Prison de Lantin: la commission de surveillance réclame la fermeture de l'annexe psychiatrique

La prison de Lantin.
La prison de Lantin. - © RTBF

Une équipe en sous-effectif chronique et un manque d’encadrement... "Au lieu d’avoir la présence quotidienne requise de psychiatre, il n’y a pour l’instant que deux passages par semaine, et le seul psychiatre effectivement affecté à l’annexe a annoncé sa démission pour début 2019", décrit la commission de surveillance pénitentiaire dans un courrier adressé aux ministres de la Justice et de la Santé ainsi qu’à différents parlementaires et au bourgmestre de Juprelle.

Le rapport date du 11 octobre dernier mais les problèmes sont dénoncés depuis mai 2017, sans réponse satisfaisante selon la commission, qui réclame désormais la fermeture de l’aile psychiatrique.
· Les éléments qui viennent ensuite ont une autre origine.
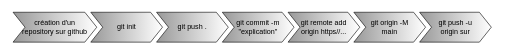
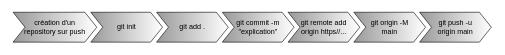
  <mxCell id="0" />
  <mxCell id="1" parent="0" />
- <mxCell id="2" value="création d'un &lt;br&gt;repository sur github" style="shape=step;perimeter=stepPerimeter;whiteSpace=wrap;html=1;fixedSize=1;fillColor=#999999;gradientColor=#ffffff;gradientDirection=east;" vertex="1" parent="1"><mxGeometry x="20" y="20" width="140" height="50" as="geometry" /></mxCell>
+ <mxCell id="2" value="création d'un &lt;br&gt;repository sur push" style="shape=step;perimeter=stepPerimeter;whiteSpace=wrap;html=1;fixedSize=1;fillColor=#999999;gradientColor=#ffffff;gradientDirection=east;" vertex="1" parent="1"><mxGeometry x="20" y="20" width="140" height="50" as="geometry" /></mxCell>
  <mxCell id="3" value="git remote add &lt;br&gt;origin https//..." style="shape=step;perimeter=stepPerimeter;whiteSpace=wrap;html=1;fixedSize=1;fillColor=#999999;gradientColor=#ffffff;gradientDirection=east;" vertex="1" parent="1"><mxGeometry x="480" y="20" width="120" height="50" as="geometry" /></mxCell>
  <mxCell id="4" value="git commit -m &quot;explication&quot;" style="shape=step;perimeter=stepPerimeter;whiteSpace=wrap;html=1;fixedSize=1;fillColor=#999999;gradientColor=#ffffff;gradientDirection=east;" vertex="1" parent="1"><mxGeometry x="370" y="20" width="120" height="50" as="geometry" /></mxCell>
- <mxCell id="5" value="git push ." style="shape=step;perimeter=stepPerimeter;whiteSpace=wrap;html=1;fixedSize=1;fillColor=#999999;gradientColor=#ffffff;gradientDirection=east;" vertex="1" parent="1"><mxGeometry x="260" y="20" width="120" height="50" as="geometry" /></mxCell>
+ <mxCell id="5" value="git add ." style="shape=step;perimeter=stepPerimeter;whiteSpace=wrap;html=1;fixedSize=1;fillColor=#999999;gradientColor=#ffffff;gradientDirection=east;" vertex="1" parent="1"><mxGeometry x="260" y="20" width="120" height="50" as="geometry" /></mxCell>
  <mxCell id="6" value="git init" style="shape=step;perimeter=stepPerimeter;whiteSpace=wrap;html=1;fixedSize=1;fillColor=#999999;gradientColor=#ffffff;gradientDirection=east;" vertex="1" parent="1"><mxGeometry x="150" y="20" width="120" height="50" as="geometry" /></mxCell>
  <mxCell id="7" value="git origin -M&lt;br&gt;main&lt;br&gt;" style="shape=step;perimeter=stepPerimeter;whiteSpace=wrap;html=1;fixedSize=1;fillColor=#999999;gradientColor=#ffffff;gradientDirection=east;" vertex="1" parent="1"><mxGeometry x="590" y="20" width="120" height="50" as="geometry" /></mxCell>
- <mxCell id="8" value="git push -u&lt;br&gt;origin sur" style="shape=step;perimeter=stepPerimeter;whiteSpace=wrap;html=1;fixedSize=1;fillColor=#999999;gradientColor=#ffffff;gradientDirection=east;" vertex="1" parent="1"><mxGeometry x="700" y="20" width="120" height="50" as="geometry" /></mxCell>
+ <mxCell id="8" value="git push -u&lt;br&gt;origin main" style="shape=step;perimeter=stepPerimeter;whiteSpace=wrap;html=1;fixedSize=1;fillColor=#999999;gradientColor=#ffffff;gradientDirection=east;" vertex="1" parent="1"><mxGeometry x="700" y="20" width="120" height="50" as="geometry" /></mxCell>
"Un réel danger pour les détenus"

Le rapport juge la situation alarmante : "Certains détenus voient leur médication réduite, suite à l’impossibilité pour le personnel de leur administrer de manière régulière."

La commission s’inquiète aussi des comportements non-maîtrisables de certains détenus. Sur les 43 patients, 29 attendent leur placement dans un établissement de défense sociale ou dans un centre de psychiatrie légale.

Pour le personnel, c’est la débrouille. L’équipe requise est incomplète. Elle doit être composée d’un infirmier, d’un infirmier psychiatrique, de deux psychologues, d’un éducateur, d’un assistant social et d’un ergothérapeute. "Seuls trois postes sur sept sont assurés", épingle encore ce courrier.

Si aucune mesure radicale n'est prise immédiatement, la commission de surveillance pénitentiaire de Lantin annonce qu'elle portera plainte auprès des instances internationales ad hoc pour obliger l'Etat belge à réagir. D'après nos informations, la situation est inchangée depuis l'envoi de cette lettre, il y a un peu moins d'un mois.